**Task to complete**.
Please take the records that follow and repeat exactly the lines starting with the line with "OUR BOOT FIT GUARANTEE" and going on through the line with "(callback_obs_pdafo".

Top of Input records

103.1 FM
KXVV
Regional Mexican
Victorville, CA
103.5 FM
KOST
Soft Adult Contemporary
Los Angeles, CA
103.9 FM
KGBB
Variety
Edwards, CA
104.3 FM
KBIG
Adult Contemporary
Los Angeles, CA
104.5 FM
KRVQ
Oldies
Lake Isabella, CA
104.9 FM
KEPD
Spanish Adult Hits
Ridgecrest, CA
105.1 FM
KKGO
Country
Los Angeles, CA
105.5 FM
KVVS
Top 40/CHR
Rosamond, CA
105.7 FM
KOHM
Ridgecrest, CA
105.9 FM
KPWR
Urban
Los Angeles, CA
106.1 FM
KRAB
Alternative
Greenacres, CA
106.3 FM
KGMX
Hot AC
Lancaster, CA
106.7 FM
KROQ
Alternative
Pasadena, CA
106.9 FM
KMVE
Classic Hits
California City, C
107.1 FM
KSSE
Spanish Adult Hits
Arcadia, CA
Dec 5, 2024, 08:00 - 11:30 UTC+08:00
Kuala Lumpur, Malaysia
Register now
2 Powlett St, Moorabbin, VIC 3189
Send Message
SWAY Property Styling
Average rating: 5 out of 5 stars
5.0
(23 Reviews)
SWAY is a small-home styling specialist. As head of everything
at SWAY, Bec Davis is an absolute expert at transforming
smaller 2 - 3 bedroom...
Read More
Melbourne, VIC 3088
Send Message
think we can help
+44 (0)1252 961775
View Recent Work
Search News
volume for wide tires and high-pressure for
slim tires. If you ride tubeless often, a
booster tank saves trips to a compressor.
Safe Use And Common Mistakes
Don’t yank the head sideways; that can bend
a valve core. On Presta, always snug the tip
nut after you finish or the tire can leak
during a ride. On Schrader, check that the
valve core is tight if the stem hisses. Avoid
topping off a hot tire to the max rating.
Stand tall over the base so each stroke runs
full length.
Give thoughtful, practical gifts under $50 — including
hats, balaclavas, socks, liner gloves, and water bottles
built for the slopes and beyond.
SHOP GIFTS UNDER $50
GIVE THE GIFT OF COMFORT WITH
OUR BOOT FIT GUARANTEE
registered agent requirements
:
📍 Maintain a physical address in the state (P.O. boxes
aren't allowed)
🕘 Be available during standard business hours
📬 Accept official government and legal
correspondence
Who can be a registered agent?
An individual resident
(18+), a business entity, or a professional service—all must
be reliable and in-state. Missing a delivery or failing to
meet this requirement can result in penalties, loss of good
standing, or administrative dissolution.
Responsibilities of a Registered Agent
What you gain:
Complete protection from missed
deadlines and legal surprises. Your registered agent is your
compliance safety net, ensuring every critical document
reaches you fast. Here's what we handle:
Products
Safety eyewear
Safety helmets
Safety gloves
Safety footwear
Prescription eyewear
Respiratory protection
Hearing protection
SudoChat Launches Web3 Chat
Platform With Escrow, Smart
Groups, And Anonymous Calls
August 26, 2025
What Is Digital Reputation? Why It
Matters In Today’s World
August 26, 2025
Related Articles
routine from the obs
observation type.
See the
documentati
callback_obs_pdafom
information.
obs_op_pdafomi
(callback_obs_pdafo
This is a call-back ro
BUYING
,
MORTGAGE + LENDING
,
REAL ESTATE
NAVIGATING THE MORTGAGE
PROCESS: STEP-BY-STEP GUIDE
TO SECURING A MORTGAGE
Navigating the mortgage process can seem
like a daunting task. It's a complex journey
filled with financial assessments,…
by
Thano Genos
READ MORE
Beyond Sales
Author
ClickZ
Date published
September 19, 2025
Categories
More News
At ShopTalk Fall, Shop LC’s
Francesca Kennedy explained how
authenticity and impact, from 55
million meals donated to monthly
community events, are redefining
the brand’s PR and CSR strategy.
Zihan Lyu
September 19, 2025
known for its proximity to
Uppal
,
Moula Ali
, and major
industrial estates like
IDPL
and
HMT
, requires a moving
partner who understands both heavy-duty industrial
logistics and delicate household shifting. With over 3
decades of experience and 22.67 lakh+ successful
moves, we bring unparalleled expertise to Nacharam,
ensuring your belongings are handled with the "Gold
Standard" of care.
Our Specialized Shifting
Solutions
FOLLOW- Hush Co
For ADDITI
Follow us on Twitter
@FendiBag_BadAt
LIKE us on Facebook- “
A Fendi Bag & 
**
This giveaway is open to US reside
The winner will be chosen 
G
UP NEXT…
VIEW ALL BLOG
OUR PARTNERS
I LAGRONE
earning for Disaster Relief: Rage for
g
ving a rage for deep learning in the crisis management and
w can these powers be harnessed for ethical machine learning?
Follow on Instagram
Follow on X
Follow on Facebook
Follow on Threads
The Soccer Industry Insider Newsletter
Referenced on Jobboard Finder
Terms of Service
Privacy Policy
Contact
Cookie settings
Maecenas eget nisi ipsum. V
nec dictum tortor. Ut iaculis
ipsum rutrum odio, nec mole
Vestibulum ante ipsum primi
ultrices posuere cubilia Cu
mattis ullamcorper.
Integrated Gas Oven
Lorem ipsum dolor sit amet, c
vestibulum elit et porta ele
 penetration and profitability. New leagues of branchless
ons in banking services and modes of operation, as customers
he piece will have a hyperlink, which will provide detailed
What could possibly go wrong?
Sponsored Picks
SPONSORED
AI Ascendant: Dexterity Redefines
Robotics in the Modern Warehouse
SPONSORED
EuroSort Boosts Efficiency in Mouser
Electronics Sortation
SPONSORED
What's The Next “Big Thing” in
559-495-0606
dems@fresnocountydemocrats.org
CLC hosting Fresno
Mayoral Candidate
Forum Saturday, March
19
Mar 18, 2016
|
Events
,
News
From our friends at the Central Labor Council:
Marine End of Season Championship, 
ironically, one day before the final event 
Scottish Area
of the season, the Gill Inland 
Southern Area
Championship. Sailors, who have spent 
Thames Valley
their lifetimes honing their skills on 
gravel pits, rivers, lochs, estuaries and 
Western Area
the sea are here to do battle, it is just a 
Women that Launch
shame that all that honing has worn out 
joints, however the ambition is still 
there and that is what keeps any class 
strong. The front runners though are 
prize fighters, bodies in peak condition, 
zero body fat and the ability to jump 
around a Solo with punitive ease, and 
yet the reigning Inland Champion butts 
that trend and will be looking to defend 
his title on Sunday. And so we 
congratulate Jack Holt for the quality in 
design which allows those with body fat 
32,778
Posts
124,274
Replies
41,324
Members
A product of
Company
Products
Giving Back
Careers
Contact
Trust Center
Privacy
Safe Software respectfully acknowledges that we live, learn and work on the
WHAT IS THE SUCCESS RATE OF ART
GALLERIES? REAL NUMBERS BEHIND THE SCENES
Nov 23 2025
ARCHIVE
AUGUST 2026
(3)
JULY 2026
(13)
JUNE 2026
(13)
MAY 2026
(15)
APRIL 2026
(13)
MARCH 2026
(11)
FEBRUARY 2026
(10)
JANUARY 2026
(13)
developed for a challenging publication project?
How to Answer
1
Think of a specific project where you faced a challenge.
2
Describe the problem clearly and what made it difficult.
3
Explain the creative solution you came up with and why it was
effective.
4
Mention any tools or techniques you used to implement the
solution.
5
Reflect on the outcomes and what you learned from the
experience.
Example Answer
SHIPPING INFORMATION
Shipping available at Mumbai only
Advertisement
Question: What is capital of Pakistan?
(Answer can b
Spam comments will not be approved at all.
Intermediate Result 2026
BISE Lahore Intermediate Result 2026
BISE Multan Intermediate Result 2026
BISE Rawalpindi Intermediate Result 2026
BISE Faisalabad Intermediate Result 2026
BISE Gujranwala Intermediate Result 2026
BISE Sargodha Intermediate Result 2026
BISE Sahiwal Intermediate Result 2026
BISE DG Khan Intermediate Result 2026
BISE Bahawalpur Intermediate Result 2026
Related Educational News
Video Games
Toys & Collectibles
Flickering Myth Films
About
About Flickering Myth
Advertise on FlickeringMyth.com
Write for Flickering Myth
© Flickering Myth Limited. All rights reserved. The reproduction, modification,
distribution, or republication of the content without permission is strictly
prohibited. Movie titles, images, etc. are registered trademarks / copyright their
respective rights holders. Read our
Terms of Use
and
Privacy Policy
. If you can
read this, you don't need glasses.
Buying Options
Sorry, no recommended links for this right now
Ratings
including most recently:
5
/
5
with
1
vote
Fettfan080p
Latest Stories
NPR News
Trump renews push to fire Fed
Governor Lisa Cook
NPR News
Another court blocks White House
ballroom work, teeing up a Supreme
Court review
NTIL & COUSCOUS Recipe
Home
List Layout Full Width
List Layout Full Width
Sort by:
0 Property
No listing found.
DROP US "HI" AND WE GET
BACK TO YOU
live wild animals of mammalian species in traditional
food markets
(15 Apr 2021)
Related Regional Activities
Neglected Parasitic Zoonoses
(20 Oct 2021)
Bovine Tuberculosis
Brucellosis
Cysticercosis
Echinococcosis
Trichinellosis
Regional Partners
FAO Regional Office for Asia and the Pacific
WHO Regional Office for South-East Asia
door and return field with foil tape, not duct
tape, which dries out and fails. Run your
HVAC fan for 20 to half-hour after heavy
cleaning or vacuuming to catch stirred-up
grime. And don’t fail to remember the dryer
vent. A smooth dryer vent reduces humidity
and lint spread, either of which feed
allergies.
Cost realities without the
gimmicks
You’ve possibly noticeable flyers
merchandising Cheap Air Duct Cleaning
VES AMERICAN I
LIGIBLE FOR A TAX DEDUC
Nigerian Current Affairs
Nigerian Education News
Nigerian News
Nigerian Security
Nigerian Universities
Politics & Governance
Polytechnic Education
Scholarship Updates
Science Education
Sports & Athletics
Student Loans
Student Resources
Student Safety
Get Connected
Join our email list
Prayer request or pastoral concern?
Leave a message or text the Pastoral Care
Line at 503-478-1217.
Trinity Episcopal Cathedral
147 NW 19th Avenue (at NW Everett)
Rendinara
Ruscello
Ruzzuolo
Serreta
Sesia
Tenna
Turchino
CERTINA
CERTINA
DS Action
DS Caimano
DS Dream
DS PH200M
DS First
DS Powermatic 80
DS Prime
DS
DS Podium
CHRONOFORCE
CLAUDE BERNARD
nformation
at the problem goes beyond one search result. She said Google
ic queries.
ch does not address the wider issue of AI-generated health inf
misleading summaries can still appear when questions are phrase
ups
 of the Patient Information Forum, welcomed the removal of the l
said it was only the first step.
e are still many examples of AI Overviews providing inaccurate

Bottom of Input records

**Output of the exercise**.
OUR BOOT FIT GUARANTEE
registered agent requirements
:
📍 Maintain a physical address in the state (P.O. boxes
aren't allowed)
🕘 Be available during standard business hours
📬 Accept official government and legal
correspondence
Who can be a registered agent?
An individual resident
(18+), a business entity, or a professional service—all must
be reliable and in-state. Missing a delivery or failing to
meet this requirement can result in penalties, loss of good
standing, or administrative dissolution.
Responsibilities of a Registered Agent
What you gain:
Complete protection from missed
deadlines and legal surprises. Your registered agent is your
compliance safety net, ensuring every critical document
reaches you fast. Here's what we handle:
Products
Safety eyewear
Safety helmets
Safety gloves
Safety footwear
Prescription eyewear
Respiratory protection
Hearing protection
SudoChat Launches Web3 Chat
Platform With Escrow, Smart
Groups, And Anonymous Calls
August 26, 2025
What Is Digital Reputation? Why It
Matters In Today’s World
August 26, 2025
Related Articles
routine from the obs
observation type.
See the
documentati
callback_obs_pdafom
information.
obs_op_pdafomi
(callback_obs_pdafo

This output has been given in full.